Since service members began to come home from their duties overseas in Afghanistan and Iraq, there has been a consistent push to help these individuals get jobs right when they arrive. Because the veteran community has struggled to find the right professions upon returning in the past, this has not been an easy task, but more groups are contributing to boost opportunities for military members. One of the more prominent and novel today is working to get veterans involved in entrepreneurship.
Leadership skills, problem-solving, the ability to thrive under extreme duress and other common characteristics of veterans make them incredibly well-suited to business ownership. Thanks to the efforts of government agencies and advocacy groups, there has been a notable uptick in the number of veteran-owned companies across the country, and it appears as though this trend will continue to intensify as time goes on.
"One entrepreneur applied military lessons to business strategy."
Construction company success
The New York Times recently reported that one veteran-owned and operated business, Rhumbix, has incorporated lessons and strategies learned in the military into its approach to management on several levels. According to the news provider, Rhumbix is one of many enterprises to be involved in the upswing of veteran-owned businesses, as half of World War II service members ran their own companies upon returning home compared to a fraction of that in 2014.
Interestingly the source pointed out that Rhumbix has used a tool leveraged during the Arab Spring by the military to monitor service member locations to enhance construction project management – especially in the field.
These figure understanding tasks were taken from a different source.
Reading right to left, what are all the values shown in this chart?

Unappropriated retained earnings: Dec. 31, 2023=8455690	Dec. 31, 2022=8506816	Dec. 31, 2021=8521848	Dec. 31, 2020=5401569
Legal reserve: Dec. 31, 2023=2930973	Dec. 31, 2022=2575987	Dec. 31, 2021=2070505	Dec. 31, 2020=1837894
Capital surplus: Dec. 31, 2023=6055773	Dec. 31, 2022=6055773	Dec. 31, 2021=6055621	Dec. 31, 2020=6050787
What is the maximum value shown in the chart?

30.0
Because construction projects need to be so carefully tracked at every stage, having a tool that can strengthen the transparency of reports related to productivity and workforce hours can be invaluable for a firm operating in the sector.
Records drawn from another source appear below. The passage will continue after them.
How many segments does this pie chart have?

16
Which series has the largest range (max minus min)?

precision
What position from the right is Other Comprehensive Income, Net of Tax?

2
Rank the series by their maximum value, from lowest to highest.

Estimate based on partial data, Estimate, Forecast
Rhumbix's co-founder Zachary Scheel, a retired U.S. Navy civil engineer and junior officer, explained that his experiences in the military have prepared him for the challenges of the private sector.
"Veterans are comfortable operating in high-pressure environments that are changing rapidly, where they're constantly forced to make decisions with incomplete information," Scheel told The New York Times.
At the end of the day, veterans will often need access to other types of support and professional development opportunities to make the transition back into civilian life. Luckily, there are many to choose from.
Veterans can turn to the U.S. Small Business Administration for a range of their needs when trying to begin their careers as entrepreneurs, including specialized lending programs and educational materials. When looking to get support for re-acclimation purposes in the context of applying for jobs and finding the right career path, the U.S. Department of Veterans Affairs can be invaluable to service members.
Myriad local advocacy groups and special programs are available in most states and cities across the nation as well. Veterans should not hesitate to take advantage of these resources, as such support can pay dividends when launching a new company.